May 19, 2017
The Law Society of Upper Canada expresses grave concern about the conviction of lawyer Mohamed Ramadan in Egypt.
Mohamed Ramadan is a human rights lawyer whose work includes the representation of human rights defenders, political prisoners and victims of police brutality. He is a former member of the Arabic Network for Human Rights Information (“ANHRI”). The ANHRI is a non-governmental organization devoted to promoting freedom of expression across the Middle East and North Africa. Based in Cairo, Egypt, the organization focuses on supporting free expression and assisting persons detained for expressing their personal views. It also advocates against censorship by Arab governments.
It has come to the Law Society’s attention that on April 12, 2017, Mohamed Ramadan was summarily found guilty of “insulting the president, misusing social media, and inciting violence”. Consequently, he was sentenced to ten years in prison, following which he is to be placed under house arrest and banned from using the internet for a five-year period.

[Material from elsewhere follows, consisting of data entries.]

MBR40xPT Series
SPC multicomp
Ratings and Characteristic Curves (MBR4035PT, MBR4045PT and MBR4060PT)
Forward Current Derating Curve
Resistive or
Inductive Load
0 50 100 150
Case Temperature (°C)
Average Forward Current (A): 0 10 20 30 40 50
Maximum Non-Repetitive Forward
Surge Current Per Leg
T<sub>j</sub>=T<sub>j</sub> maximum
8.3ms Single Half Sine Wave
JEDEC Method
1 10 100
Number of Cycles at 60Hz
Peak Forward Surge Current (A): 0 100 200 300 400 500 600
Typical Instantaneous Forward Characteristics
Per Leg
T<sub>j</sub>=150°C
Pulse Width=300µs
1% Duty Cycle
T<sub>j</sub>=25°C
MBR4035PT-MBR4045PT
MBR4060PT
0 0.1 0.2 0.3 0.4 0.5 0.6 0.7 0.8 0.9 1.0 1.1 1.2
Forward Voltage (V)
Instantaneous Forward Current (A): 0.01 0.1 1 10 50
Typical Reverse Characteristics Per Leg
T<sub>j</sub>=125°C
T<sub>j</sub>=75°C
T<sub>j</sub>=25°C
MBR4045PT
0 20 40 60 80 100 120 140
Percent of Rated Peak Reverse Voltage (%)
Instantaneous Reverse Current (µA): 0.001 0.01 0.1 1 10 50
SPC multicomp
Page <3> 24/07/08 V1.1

The conviction was rendered on the allegation that by creating Facebook pages which featured publications and sentiments with the potential to disrupt public order, Mohamed Ramadan incited terrorism, harmed national unity and social peace, and weakened the public’s trust in the ruling regime.
According to Mohamed Ramadan and his lawyers, the case against him has been fabricated by Egyptian authorities as a direct response to his work on behalf of victims of torture by the Egyptian police. Such an inference could be drawn from the fact that the evidence used against him in court consisted of posts published on fake Facebook profiles that had been created by a third party for the purposes of impersonating Mohamed Ramadan without his knowledge or consent. Moreover, all but one of the witnesses who testified against him were representatives of the Egyptian police force.